▶ **TASK DETAILS**: Where the string "appel" occurs in the material below, report the whole line.

▶ **DATA FOR THIS EXERCISE**:

[Start of section]

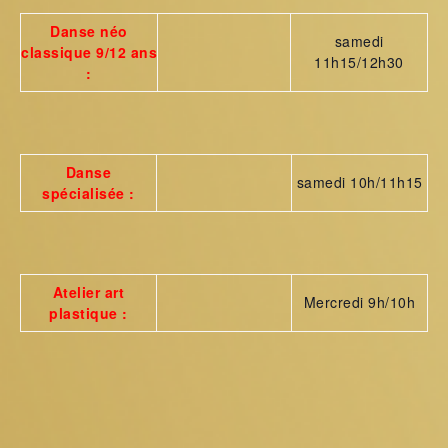
Danse néo
samedi
classique 9/12 ans
11h15/12h30
:
Danse
samedi 10h/11h15
spécialisée
:
Atelier art
Mercredi 9h/10h
plastique :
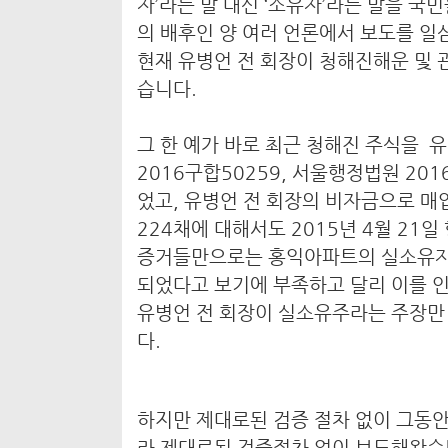
자’라는 말 대신 ‘소유자’라는 말을 국
의 배후인 양 여러 언론에서 보도를 일
현재 유병언 전 회장이 청해진해운 및
습니다.
그 한 예가 바로 최근 청해진 주식을
2016구합50259, 서울행정법원 201
었고, 유병언 전 회장의 비자금으로 
224채에 대해서도 2015년 4월 21
증거들만으로는 홍익아파트의 실소유자
되었다고 보기에 부족하고 달리 이를 인
유병언 전 회장이 실소유주라는 주장만 
다.
하지만 제대로된 검증 절차 없이 그동안
라 제대로된 검증절차 없이 보도해왔습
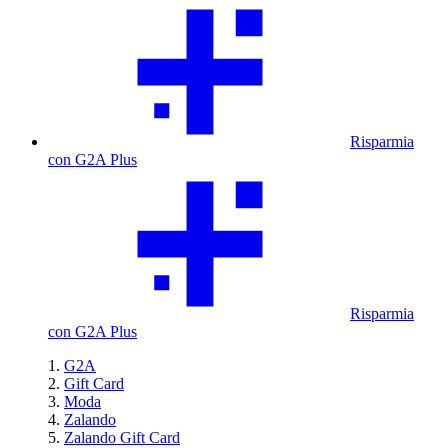
Risparmia
con G2A Plus
Risparmia
con G2A Plus
G2A
Gift Card
Moda
Zalando
Zalando Gift Card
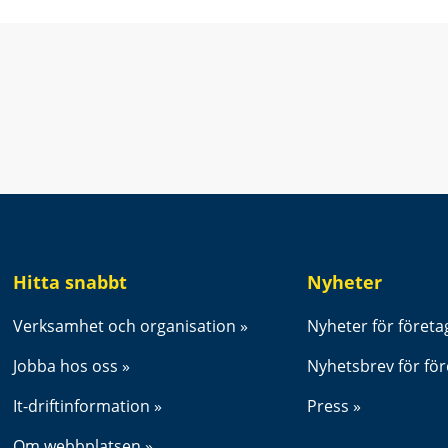
t fönster.
Hitta snabbt
Nyheter
Verksamhet och organisation
Nyheter för företa
Jobba hos oss
Nyhetsbrev för fö
It-driftinformation
Press
Om webbplatsen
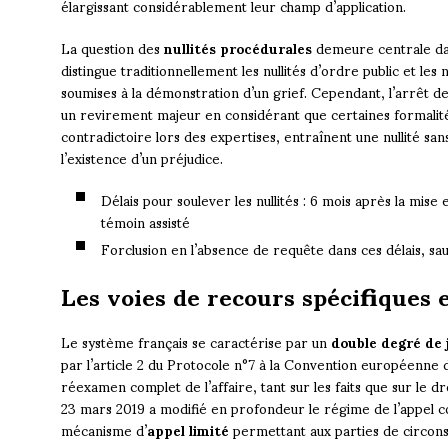
élargissant considérablement leur champ d’application.
La question des
nullités procédurales
demeure centrale dan
distingue traditionnellement les nullités d’ordre public et les 
soumises à la démonstration d’un grief. Cependant, l’arrêt d
un revirement majeur en considérant que certaines formalité
contradictoire lors des expertises, entraînent une nullité san
l’existence d’un préjudice.
Délais pour soulever les nullités : 6 mois après la mi
témoin assisté
Forclusion en l’absence de requête dans ces délais, sau
Les voies de recours spécifiques 
Le système français se caractérise par un
double degré de 
par l’article 2 du Protocole n°7 à la Convention européenne
réexamen complet de l’affaire, tant sur les faits que sur le dr
23 mars 2019 a modifié en profondeur le régime de l’appel cor
mécanisme d’
appel limité
permettant aux parties de circonsc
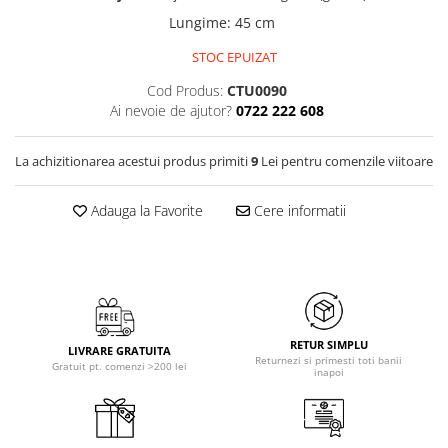
Lungime
:
45 cm
STOC EPUIZAT
Cod Produs:
CTU0090
Ai nevoie de ajutor?
0722 222 608
La achizitionarea acestui produs primiti
9
Lei pentru comenzile viitoare
Adauga la Favorite
Cere informatii
RETUR SIMPLU
LIVRARE GRATUITA
Returnezi si primesti toti banii
Gratuit pt. comenzi >200 lei
inapoi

[End of section]

▶ **ANSWER TO THE EXERCISE**:
23 mars 2019 a modifié en profondeur le régime de l’appel cor
appel limité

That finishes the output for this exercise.